그러고 그의 행방에 대한 아무런 정보가 없었는데 1983년 그의 어머니는 그가 북한에서 행복하게 살고 있고 영어 선생으로 활동하고 있다는 그의 편지를 받았다. 1985년 11월 5일 어머니는 북한 정부로부터 그가 월북후 청천강에서 수영을 즐기다가 익사했는데 시체는 발견 못했다는 편지를 받았다.
이에 자세한 죽음의 설명을 요구하는 편지를 보냈지만 북한 정부로부터 아무런 답장이 없었다. 젠킨스는 그가 월북 뒤 북한 TV에서 기자 회견을 하는 것을 보았을 뿐 만나 본 일은 없다고 자기 자서전에서 밝혔다. 그러나 그 뒤에 이미 월북한 네 명의 미군 중 한 명과 같이 살도록 주선이 되었으나 실행이 안 되어서 의아하게 생각이 되었었다. 그러나 젠킨스가 북한 정부 관리로 부터 화이트는 간질이 있었고 자주 발작을 해 독신으로 살도록 놔두었다는 말을 들었다.

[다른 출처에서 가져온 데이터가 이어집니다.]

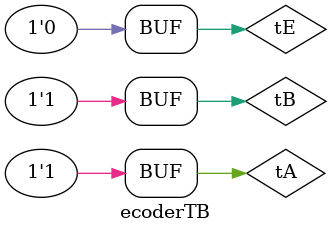
<source format=v>
module ecoderTB();
  reg tA,tB,tE;
  reg [0:3]tOut;
  encoder DUT(.A(tA),.B(tB),.E(tE),.D(tOut));
  
  initial
    begin
      #1 tA=1'b0; tB=1'b0; tE=1'b0;
      #1 tA=1'b0; tB=1'b1; tE=1'b0;
      #1 tA=1'b1; tB=1'b0; tE=1'b0;
      #1 tA=1'b1; tB=1'b1; tE=1'b0;
    end
  
  initial
    begin
      $monitor($time," A=%b , B=%b , E=%b , Out=%b",tA,tB,tE,tOut);
    end
endmodule
</source>
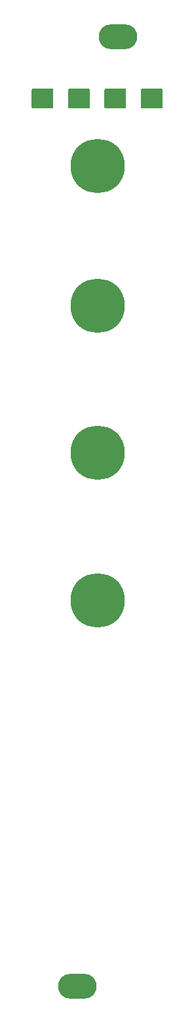
<source format=gbr>
%TF.GenerationSoftware,KiCad,Pcbnew,(6.0.11)*%
%TF.CreationDate,2023-03-11T14:34:30+00:00*%
%TF.ProjectId,QuadEnv_Panel,51756164-456e-4765-9f50-616e656c2e6b,rev?*%
%TF.SameCoordinates,Original*%
%TF.FileFunction,Soldermask,Top*%
%TF.FilePolarity,Negative*%
%FSLAX46Y46*%
G04 Gerber Fmt 4.6, Leading zero omitted, Abs format (unit mm)*
G04 Created by KiCad (PCBNEW (6.0.11)) date 2023-03-11 14:34:30*
%MOMM*%
%LPD*%
G01*
G04 APERTURE LIST*
%ADD10O,5.000000X3.200000*%
%ADD11C,7.000000*%
G04 APERTURE END LIST*
D10*
%TO.C,Ref\u002A\u002A*%
X62080000Y-37300000D03*
%TD*%
%TO.C,Ref\u002A\u002A*%
X56780000Y-159800000D03*
%TD*%
D11*
%TO.C,Ref\u002A\u002A*%
X59400000Y-110000000D03*
%TD*%
%TO.C,Ref\u002A\u002A*%
X59400000Y-91000000D03*
%TD*%
%TO.C,Ref\u002A\u002A*%
X59400000Y-72000000D03*
%TD*%
%TO.C,Ref\u002A\u002A*%
X59400000Y-54000000D03*
%TD*%
G36*
X67742121Y-44020002D02*
G01*
X67788614Y-44073658D01*
X67800000Y-44126000D01*
X67800000Y-46374000D01*
X67779998Y-46442121D01*
X67726342Y-46488614D01*
X67674000Y-46500000D01*
X65126000Y-46500000D01*
X65057879Y-46479998D01*
X65011386Y-46426342D01*
X65000000Y-46374000D01*
X65000000Y-44126000D01*
X65020002Y-44057879D01*
X65073658Y-44011386D01*
X65126000Y-44000000D01*
X67674000Y-44000000D01*
X67742121Y-44020002D01*
G37*
G36*
X63042121Y-44020002D02*
G01*
X63088614Y-44073658D01*
X63100000Y-44126000D01*
X63100000Y-46374000D01*
X63079998Y-46442121D01*
X63026342Y-46488614D01*
X62974000Y-46500000D01*
X60426000Y-46500000D01*
X60357879Y-46479998D01*
X60311386Y-46426342D01*
X60300000Y-46374000D01*
X60300000Y-44126000D01*
X60320002Y-44057879D01*
X60373658Y-44011386D01*
X60426000Y-44000000D01*
X62974000Y-44000000D01*
X63042121Y-44020002D01*
G37*
G36*
X58342121Y-44020002D02*
G01*
X58388614Y-44073658D01*
X58400000Y-44126000D01*
X58400000Y-46374000D01*
X58379998Y-46442121D01*
X58326342Y-46488614D01*
X58274000Y-46500000D01*
X55726000Y-46500000D01*
X55657879Y-46479998D01*
X55611386Y-46426342D01*
X55600000Y-46374000D01*
X55600000Y-44126000D01*
X55620002Y-44057879D01*
X55673658Y-44011386D01*
X55726000Y-44000000D01*
X58274000Y-44000000D01*
X58342121Y-44020002D01*
G37*
G36*
X53642121Y-44020002D02*
G01*
X53688614Y-44073658D01*
X53700000Y-44126000D01*
X53700000Y-46374000D01*
X53679998Y-46442121D01*
X53626342Y-46488614D01*
X53574000Y-46500000D01*
X51026000Y-46500000D01*
X50957879Y-46479998D01*
X50911386Y-46426342D01*
X50900000Y-46374000D01*
X50900000Y-44126000D01*
X50920002Y-44057879D01*
X50973658Y-44011386D01*
X51026000Y-44000000D01*
X53574000Y-44000000D01*
X53642121Y-44020002D01*
G37*
M02*

</source>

[펌] What Happened to Joseph White?
The story of the last American soldier to defect to North Korea.
Written by Greg Bailey
A U.S. Army captain confers with Republic of Korea soldiers at Guard Post Ouellette in April 2008.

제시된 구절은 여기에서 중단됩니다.